Field	Type	Description
`success`	boolean	Whether ingestion was successful
`source_info`	object	Information about processed source
`content_analysis`	object	Content analysis results
`detected_domains`	array	Auto-detected content domains
`chunks_created`	integer	Number of chunks created
`entities_extracted`	integer	Number of entities extracted
`relations_extracted`	integer	Number of relations extracted
`quality_score`	number	Content quality score (0-1)
`duplicates_removed`	integer	Number of duplicates removed
`storage_info`	object	Storage locations and status
`processing_time_ms`	number	Total processing time

JSON vs Form-Data

The unified ingestion endpoint uses JSON requests for programmatic access and advanced features.
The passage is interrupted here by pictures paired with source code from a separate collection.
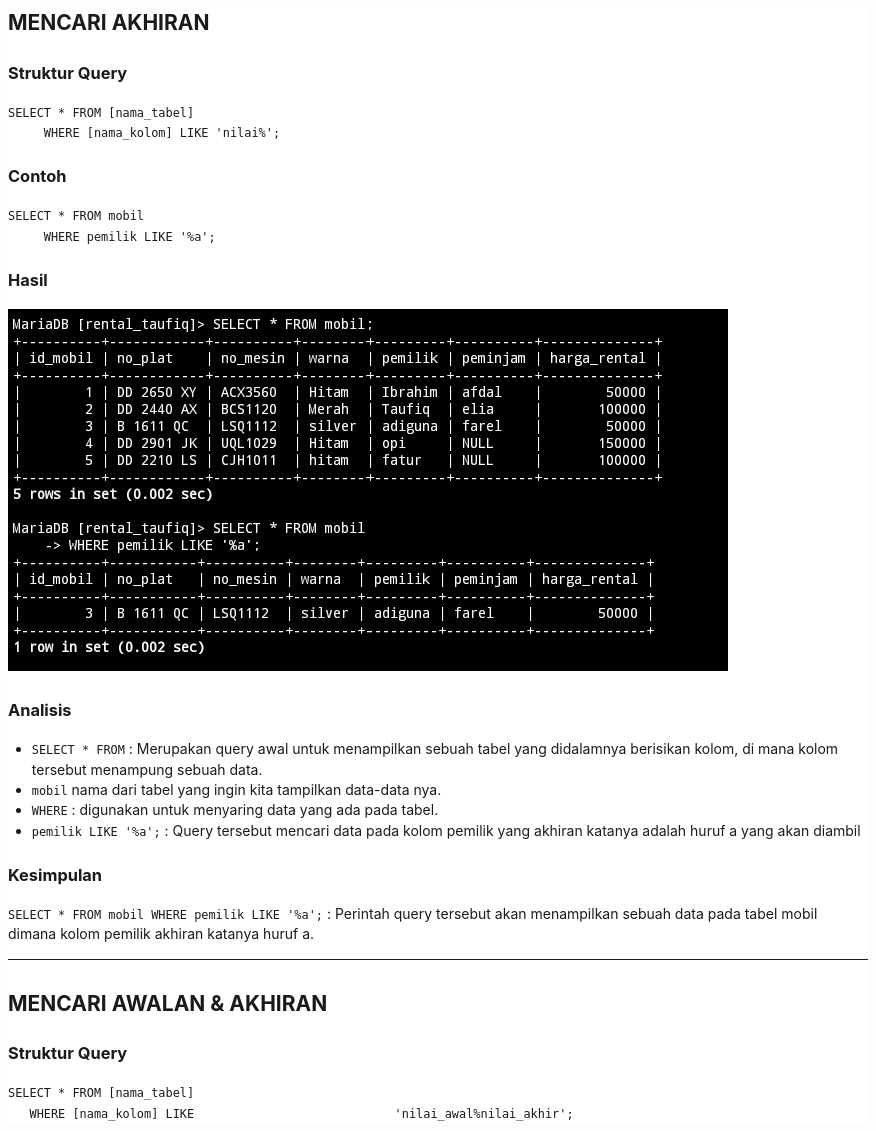 ## MENCARI AKHIRAN
### Struktur Query
```MySQL
SELECT * FROM [nama_tabel]
     WHERE [nama_kolom] LIKE 'nilai%';
```

### Contoh
```MySQL
SELECT * FROM mobil
     WHERE pemilik LIKE '%a';
```

### Hasil
![MENCARI AKHIRAN](Aset/3.15.jpg)

### Analisis
- `SELECT * FROM` : Merupakan query awal untuk menampilkan sebuah tabel yang didalamnya berisikan kolom, di mana kolom tersebut menampung sebuah data.
- `mobil` nama dari tabel yang ingin kita tampilkan   data-data nya.
- `WHERE` :  digunakan untuk menyaring data yang ada pada tabel.
- `pemilik LIKE '%a';` : Query tersebut mencari data pada kolom pemilik yang akhiran katanya adalah huruf a yang akan diambil 
### Kesimpulan
`SELECT * FROM mobil WHERE pemilik LIKE '%a';`
: Perintah query tersebut akan menampilkan sebuah data pada tabel mobil dimana kolom pemilik akhiran katanya huruf a.

---
## MENCARI AWALAN & AKHIRAN
### Struktur Query
```MySQL
SELECT * FROM [nama_tabel]
   WHERE [nama_kolom] LIKE                            'nilai_awal%nilai_akhir';
```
Use /api/v1/ingest for simple file uploads via form-data, or/api/v1/ingest/unified for advanced control and detailed analytics.

Comparison: Basic vs Unified Ingestion

Feature	/api/v1/ingest	/api/v1/ingest/unified
Request Format	Form-data (multipart)	JSON
File Upload	Direct file upload	URL or text content
Processing Modes	Standard	Auto, Fast, Comprehensive, Domain-specific
Quality Checks	Basic	Advanced with scoring
Deduplication	No	Yes, configurable
Domain Detection	Manual	Automatic
Async Processing	Always async	Configurable
Response Detail	Basic stats	Comprehensive analytics
Priority Control	No	Yes

File Upload Example

# Upload a file using unified ingestion
result = client.ingestion.ingest_unified(
    kg_name="KG_Universal",
    file_path="/path/to/document.pdf",
    mode="comprehensive",
    source_name="Research Paper",
    enable_entity_extraction=True,
    enable_relation_extraction=True
)

print(f"Success: {result.success}")
print(f"Entities extracted: {result.entities_extracted}

Async Processing Example

# For large documents, use async processing
result = client.ingestion.ingest_unified(
    kg_name="KG_Universal",
    document_url="https://example.com/large-document.pdf",
    mode="comprehensive",
    async_processing=True,
    priority="high",
    webhook_url="https://your-app.com/ingestion-callback"
)

# Returns immediately with job_id
print(f"Job ID: {result.job_id}")
print(f"Status: {result.message}